I usually sit in the back corner of the classroom. Safer there, you know; teachers tend to call on me only to make sure I'm paying attention, and bullies can only attack at a difference with spitwads.. And I do pay attention, even if I doodle swords and armour while listening. It helps, somehow. Even with the bullies. So I like that back corner. I always sit in the back corner.
Well, except for one class. The class with the girl in it.
Normally I don't pay attention to girls. They giggle too much, and they aren't interested in cool things like swords and shields. But this girl—I don't know, something about her reminded me of tournaments, of knights kneeling and swords clashing, and battles that mattered.
I didn't notice her at first.

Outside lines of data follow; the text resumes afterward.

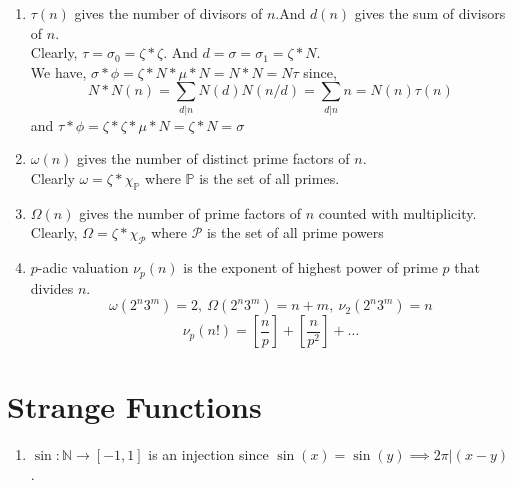 \begin{enumerate}
	\item $\tau(n)$ gives the number of divisors of $n$.And $d(n)$ gives the sum of divisors of $n$.\\
		Clearly, $\tau = \sigma_0 = \zeta \ast \zeta$. And $d = \sigma = \sigma_1 = \zeta \ast N$.\\
	We have, $\sigma \ast \phi = \zeta \ast N \ast \mu \ast N =  N \ast N = N \tau$ since,
		$$ N \ast N(n)= \sum_{d|n} N(d)N(n/d) = \sum_{d|n} n = N(n) \tau(n)$$
	and $\tau \ast \phi = \zeta \ast \zeta \ast \mu \ast N = \zeta \ast N = \sigma$
	\item $\omega(n)$ gives the number of distinct prime factors of $n$.\\
	Clearly $\omega = \zeta \ast \chi_\mathbb{P}$ where $\mathbb{P}$ is the set of all primes.
	\item $\Omega(n)$ gives the number of prime factors of $n$ counted with multiplicity.
	Clearly, $\Omega = \zeta \ast \chi_\mathcal{P}$ where $\mathcal{P}$ is the set of all prime powers 
	\item $p$-adic valuation $\nu_p(n)$ is the exponent of highest power of prime $p$ that divides $n$.
	$$ \omega(2^n3^m) = 2,\ \Omega(2^n 3^m)=n+m,\ \nu_2(2^n3^m)=n$$
	$$\nu_p(n!) = \left[\frac{n}{p}\right] + \left[\frac{n}{p^2}\right] + \dots$$
\end{enumerate}
\section{Strange Functions}
\begin{enumerate}
	\item $\sin : \mathbb{N} \to [-1,1]$ is an injection since $\sin (x) = \sin (y) \implies 2\pi | (x-y)$.
\end{enumerate}
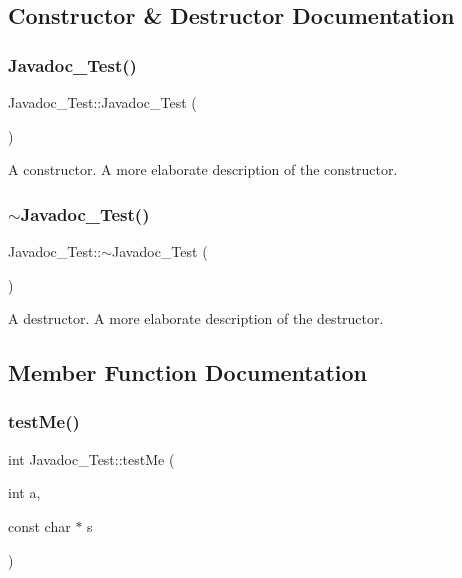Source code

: \subsection{Constructor \& Destructor Documentation}
\hypertarget{class_javadoc___test_a17313327932ae97596b0a455ba8342cc}{}\label{class_javadoc___test_a17313327932ae97596b0a455ba8342cc} 
\subsubsection{\texorpdfstring{Javadoc\+\_\+\+Test()}{Javadoc\_Test()}}
{\footnotesize\ttfamily Javadoc\+\_\+\+Test\+::\+Javadoc\+\_\+\+Test (\begin{DoxyParamCaption}{ }\end{DoxyParamCaption})}

A constructor. A more elaborate description of the constructor. \hypertarget{class_javadoc___test_a60016cd15a4ed82bbc35be79a0a6a6b5}{}\label{class_javadoc___test_a60016cd15a4ed82bbc35be79a0a6a6b5} 
\subsubsection{\texorpdfstring{$\sim$\+Javadoc\+\_\+\+Test()}{~Javadoc\_Test()}}
{\footnotesize\ttfamily Javadoc\+\_\+\+Test\+::$\sim$\+Javadoc\+\_\+\+Test (\begin{DoxyParamCaption}{ }\end{DoxyParamCaption})}

A destructor. A more elaborate description of the destructor. 

\subsection{Member Function Documentation}
\hypertarget{class_javadoc___test_a0c472683ed25ff096e8a9edfb18d550c}{}\label{class_javadoc___test_a0c472683ed25ff096e8a9edfb18d550c} 
\subsubsection{\texorpdfstring{test\+Me()}{testMe()}}
{\footnotesize\ttfamily int Javadoc\+\_\+\+Test\+::test\+Me (\begin{DoxyParamCaption}\item[{int}]{a,  }\item[{const char $\ast$}]{s }\end{DoxyParamCaption})}


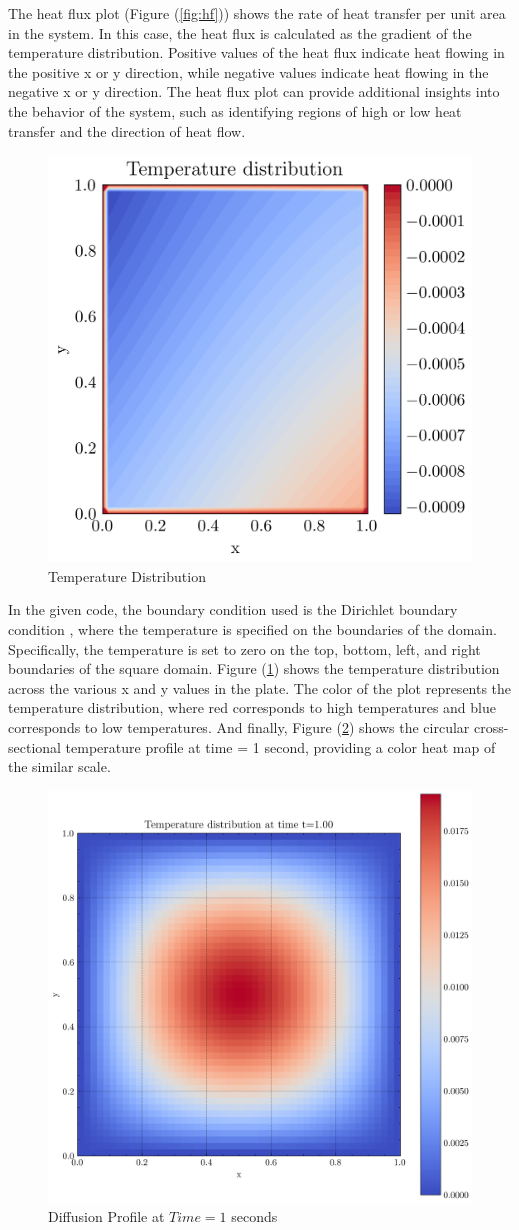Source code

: The heat flux plot (Figure (\ref{fig:hf})) shows the rate of heat transfer per unit area in the system. In this case, the heat flux is calculated as the gradient of the temperature distribution. Positive values of the heat flux indicate heat flowing in the positive x or y direction, while negative values indicate heat flowing in the negative x or y direction. The heat flux plot can provide additional insights into the behavior of the system, such as identifying regions of high or low heat transfer and the direction of heat flow.

\begin{figure}[htb!]
\begin{center}
\includegraphics[width=.49\textwidth]{images/temp_dist.png}
\vspace*{-8mm}
\caption{Temperature Distribution}
\label{fig:tmd}
\end{center}
\end{figure}

In the given code, the boundary condition used is the Dirichlet boundary condition \cite{Srivastava_2022}, where the temperature is specified on the boundaries of the domain. Specifically, the temperature is set to zero on the top, bottom, left, and right boundaries of the square domain. Figure (\ref{fig:tmd}) shows the temperature distribution across the various x and y values in the plate. The color of the plot represents the temperature distribution, where red corresponds to high temperatures and blue corresponds to low temperatures. And finally, Figure (\ref{fig:t01}) shows the circular cross-sectional temperature profile at time = 1 second, providing a color heat map of the similar scale.  

\begin{figure}[htb!]
\begin{center}
\includegraphics[width=.49\textwidth]{images/teemp_dist_time.png}
\vspace*{-8mm}
\caption{Diffusion Profile at $Time = 1$ seconds}
\label{fig:t01}
\end{center}
\end{figure}

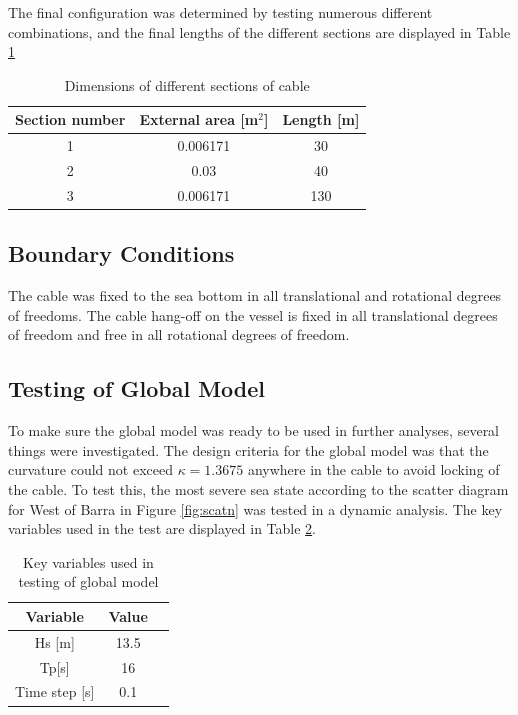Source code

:\noindent The final configuration was determined by testing numerous different combinations, and the final lengths of the different sections are displayed in Table \ref{table:DIMCABLE} 
\begin{table} [H]
\centering
\begin{tabular}{ |c|c|c|}
\hline
Section number & External area [m$^2$] & Length [m] \\
 \hline
 \hline
1 & 0.006171 & 30\\
2 & 0.03 & 40\\
3 & 0.006171 & 130\\
 \hline
\end{tabular}
\caption{Dimensions of different sections of cable}
\label{table:DIMCABLE}
\end{table}

\subsection{Boundary Conditions}
The cable was fixed to the sea bottom in all translational and rotational degrees of freedoms. The cable hang-off on the vessel is fixed in all translational degrees of freedom and free in all rotational degrees of freedom. 

\subsection{Testing of Global Model}
To make sure the global model was ready to be used in further analyses, several things were investigated. The design criteria for the global model was that the curvature could not exceed $\kappa=1.3675$ anywhere in the cable to avoid locking of the cable. To test this, the most severe sea state according to the scatter diagram for West of Barra in Figure \ref{fig:scatn} was tested in a dynamic analysis. The key variables used in the test are displayed in Table \ref{table:testglob}.

\begin{table} [H]
\centering
\begin{tabular}{ |c|c|c|}
\hline
Variable & Value \\
 \hline
 \hline
Hs [m] & 13.5\\
Tp[s] & 16 \\
Time step [s] & 0.1 \\
 \hline
\end{tabular}
\caption{Key variables used in testing of global model}
\label{table:testglob}
\end{table}

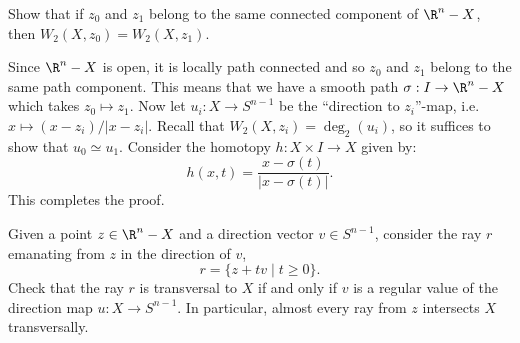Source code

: \documentclass[11pt,letterpaper]{article}
\begin{document}
\begin{problem}
Show that if $z_0$ and $z_1$ belong to the same connected component of $\R^n-X$, then $W_2(X,z_0) = W_2(X,z_1)$.
\end{problem}

\begin{solution}
    Since $\R^n-X$ is open, it is locally path connected and so $z_0$ and $z_1$ belong to the same path component. This means that we have a smooth path $\sigma : I \to \R^n-X$ which takes $z_0 \mapsto z_1$. Now let $u_i : X \to S^{n-1}$ be the ``direction to $z_i$''-map, i.e. $x \mapsto (x-z_i) / |x-z_i|$. Recall that $W_2(X,z_i)=\deg_2(u_i)$, so it suffices to show that $u_0\simeq u_1$. Consider the homotopy $h : X\times I \to X$ given by:
    \[
        h(x,t) = \frac{x - \sigma(t)}{|x-\sigma(t)|}
    .\] 
    This completes the proof.
\end{solution}
    
\begin{problem}
{Given a point $z \in \R^n-X$ and a direction vector $v \in S^{n-1}$, consider the ray $r$ emanating from $z$ in the direction of $v$,
\[
    r = \{z+tv \mid t \geq 0\}.
\]
Check that the ray $r$ is transversal to $X$ if and only if $v$ is a regular value of the direction map $u: X \to S^{n-1}$. In particular, almost every ray from $z$ intersects $X$ transversally.}
\end{problem}
   
\end{document}
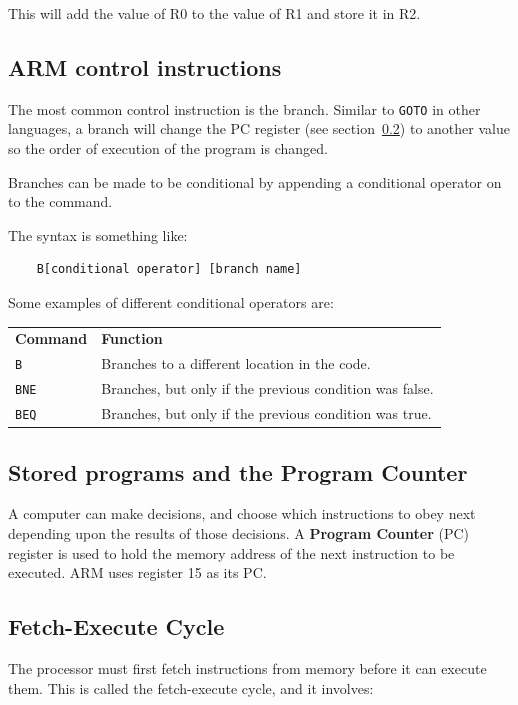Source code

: This will add the value of R0 to the value of R1 and store it in R2.

\subsection{ARM control instructions}

The most common control instruction is the branch. Similar to \texttt{GOTO} in
other languages, a branch will change the PC register (see
section~\ref{subsec:pc}) to another value so the order of execution of the
program is changed.

Branches can be made to be conditional by appending a conditional operator on to
the command.

The syntax is something like:

\begin{verbatim}
	B[conditional operator]	[branch name]
\end{verbatim}

Some examples of different conditional operators are:

\begin{tabularx}{\textwidth}{l X}
	{\bf Command} & {\bf Function}\\
	\texttt{B} & Branches to a different location in the code.\\
	\texttt{BNE} & Branches, but only if the previous condition was false.\\
	\texttt{BEQ} & Branches, but only if the previous condition was true.\\
\end{tabularx}

\subsection{Stored programs and the Program Counter}
\label{subsec:pc}

A computer can make decisions, and choose which instructions to obey next
depending upon the results of those decisions. A {\bf Program Counter} (PC)
register is used to hold the memory address of the next instruction to be
executed. ARM uses register 15 as its PC.

\subsection{Fetch-Execute Cycle}

The processor must first fetch instructions from memory before it can execute them. This is called the fetch-execute cycle, and it involves:

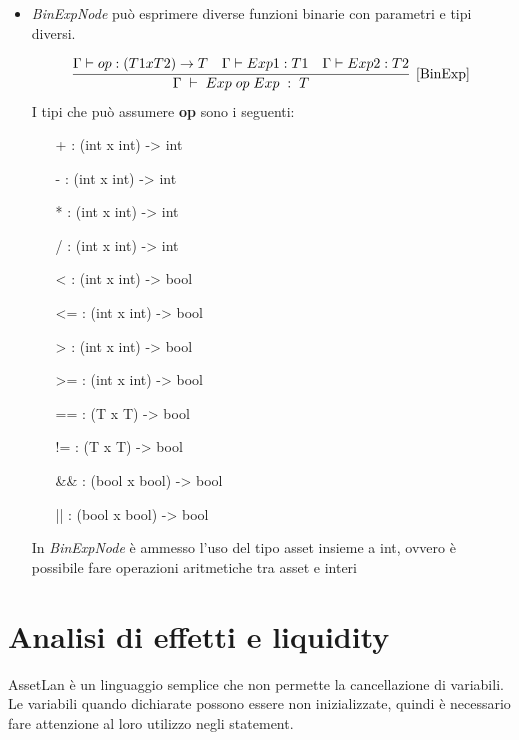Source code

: \documentclass[12pt,twoside,openright,a4paper]{report}
\begin{document}
\begin{itemize}
    \item \textit{BinExpNode} può esprimere diverse funzioni binarie con parametri e tipi diversi.

    \begin{align*}
    \infer[\mathrm{[BinExp]}]
    { \Gamma \hspace{0.1cm} \vdash \hspace{0.1cm} Exp \hspace{0.1cm} op \hspace{0.1cm} Exp \hspace{0.1cm} : \hspace{0.1cm} T   } 
    { \Gamma \vdash op: (T1 x T2) \to T & \Gamma \vdash Exp1: T1 & \Gamma \vdash Exp2:T2}
    \end{align*}
    \newpage
     I tipi che può assumere \textbf{op} sono i seguenti:
    \begin{itemize}
        \item[+] : (int x int) -> int
        \item[-] : (int x int) -> int 
        \item[*] : (int x int) -> int 
        \item[/] : (int x int) -> int 
        \item[<] : (int x int) -> bool
        \item[<=]: (int x int) -> bool
        \item[>] : (int x int) -> bool
        \item[>=]: (int x int) -> bool
        \item[==]: (T x T) -> bool
        \item[!=]: (T x T) -> bool
        \item[\&\&]: (bool x bool) -> bool
        \item[||]: (bool x bool) -> bool
    \end{itemize}
    
    In \textit{BinExpNode} è ammesso l'uso del tipo asset insieme a int, ovvero è possibile fare operazioni aritmetiche tra asset e interi
\end{itemize}


\section{Analisi di effetti e liquidity}
AssetLan è un linguaggio semplice che non permette la cancellazione di variabili. Le variabili quando dichiarate possono essere non inizializzate, quindi è necessario fare attenzione al loro utilizzo negli statement. 
\end{document}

Of course not. I was drawing a dragon—I can never get those right, their legs always look silly under their wings—and I heard her in the front of the class. Whispering, "But it isn't fair!" to her friend, Majorie or Margery or something. And she said fair the way it's supposed to be said. Not it isn't fair to me, but it isn't right or fair or sportsmanlike. So I began listening, because maybe that's what a knight would do. Or maybe there would be something for a knight to do.
And she had the same fury in her tone that a knight should have. There wasn't anything a boy like me could do about her conversation—something about bullying done in a school next to ours—but she caught my attention. I began listening to her more.
And I can't say what she said or did, that made it like this—if I knew I'd be doing it myself—but she never stopped reminding me of everything a knight really should be. And I could only hear half of her conversations. So I moved a little closer to the front, and a little closer, and a little closer, till there I was a few weeks later, in the front row.
The bullies didn't touch us, though. I'd heard that they'd tried to trounce this girl, Lucy was her name, three times. Once she escaped, up a tree none of them dared to climb, and once she fought back, and the third time her two brothers heard about it, and no one dared touch her after they came to school and talked to the people bothering her.
They sounded like more than knights, they sounded like kings.
And because they were and because she was there, the front row was safe in that class.
It was a good class. English, but more what-do-stories-mean than here's-where-you-put-a-comma.
I stayed there for the rest of the term. Holidays came and went, and I didn't see her again. But I remember her, that fearless bravery, and I remember sitting in the front of the class with her. Someday I might see her again and find enough courage to tell her about what I think about knights and armour, and see what she says.
Till then, I sit in the back of class and I listen.